The biggest threats come from poor land use practices, degradation and habitat fragmentation, driven by population growth, settlement and poverty. Standing in the way of reversing the losses to natural capital is the lack of rights to land and resources, and the incentive to invest in conservation. Corrupt officials have hastened the losses by thwarting community ownership rights and pillaging natural resources.
Climate changes could add to the environmental and social costs--unless we anticipate the risks it poses and put in place precautionary measures. But just how will global warming affect land use, livelihoods, biodiversity and our national parks? There is a good deal of uncertainty about how global warming will change our local climate. To takes stock and be prepared, we can build likely scientific scenarios and counter the worst eventualities. We can also take advantage of the global carbon-trading market created to mitigate global warming. Communities stand to gain most from such markets, especially if they link carbon offsets to grass banks that counter drought, reforestation that boosts water, timber and fuel-wood supplies, and conservancies that protect biodiversity and foster tourism.
Communities also stand to benefit all the more if Kenya puts a value on its natural capital and pays a fair price for ecological services. Already some 45 percent of our wildlife is found on community and private conservancies and attracting a growing tourist market. These private-sector initiatives contribute significantly to the local and national economy yet cost the tax payer nothing. A bigger gain yet for most rural societies lies in renewable energy sources such as biomass, solar and wind that can boost our 2030 post-oil economy.

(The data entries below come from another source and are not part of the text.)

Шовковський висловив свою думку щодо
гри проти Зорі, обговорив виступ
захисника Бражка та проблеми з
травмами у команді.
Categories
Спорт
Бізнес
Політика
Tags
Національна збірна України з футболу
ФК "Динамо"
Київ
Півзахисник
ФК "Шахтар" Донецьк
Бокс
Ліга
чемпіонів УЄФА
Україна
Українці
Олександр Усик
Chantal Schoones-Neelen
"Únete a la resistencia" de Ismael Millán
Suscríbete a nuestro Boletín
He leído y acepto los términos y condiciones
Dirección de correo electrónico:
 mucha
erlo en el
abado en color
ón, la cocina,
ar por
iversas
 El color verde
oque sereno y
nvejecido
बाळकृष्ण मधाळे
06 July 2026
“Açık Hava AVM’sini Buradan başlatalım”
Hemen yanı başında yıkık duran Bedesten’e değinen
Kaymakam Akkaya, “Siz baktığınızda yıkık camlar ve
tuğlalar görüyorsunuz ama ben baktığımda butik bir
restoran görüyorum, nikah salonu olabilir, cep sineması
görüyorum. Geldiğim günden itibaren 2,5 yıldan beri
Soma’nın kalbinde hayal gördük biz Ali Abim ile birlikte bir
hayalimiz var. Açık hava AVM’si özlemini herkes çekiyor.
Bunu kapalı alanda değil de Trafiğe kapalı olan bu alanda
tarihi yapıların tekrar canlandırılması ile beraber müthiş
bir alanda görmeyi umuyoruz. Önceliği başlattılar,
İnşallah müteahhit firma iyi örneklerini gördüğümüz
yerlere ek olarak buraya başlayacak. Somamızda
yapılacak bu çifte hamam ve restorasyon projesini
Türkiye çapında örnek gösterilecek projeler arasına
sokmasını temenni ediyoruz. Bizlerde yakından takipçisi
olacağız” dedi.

Before the new constitution, Kenya was edging towards a national biodiversity policy and comprehensive conservation framework. The passage of the constitution in August adds a new urgency by devolving political power and a raft of individual rights to all citizens. Among them are rights to land, property and an equitable sharing of natural resources. In keeping with the new constitution, this conference is open to the public and invites broad participation in our efforts to build a national conservation framework. Above all, the new constitution should quicken the tempo for conserving our biodiversity and natural capital for the benefit of all Kenyans and the world at large.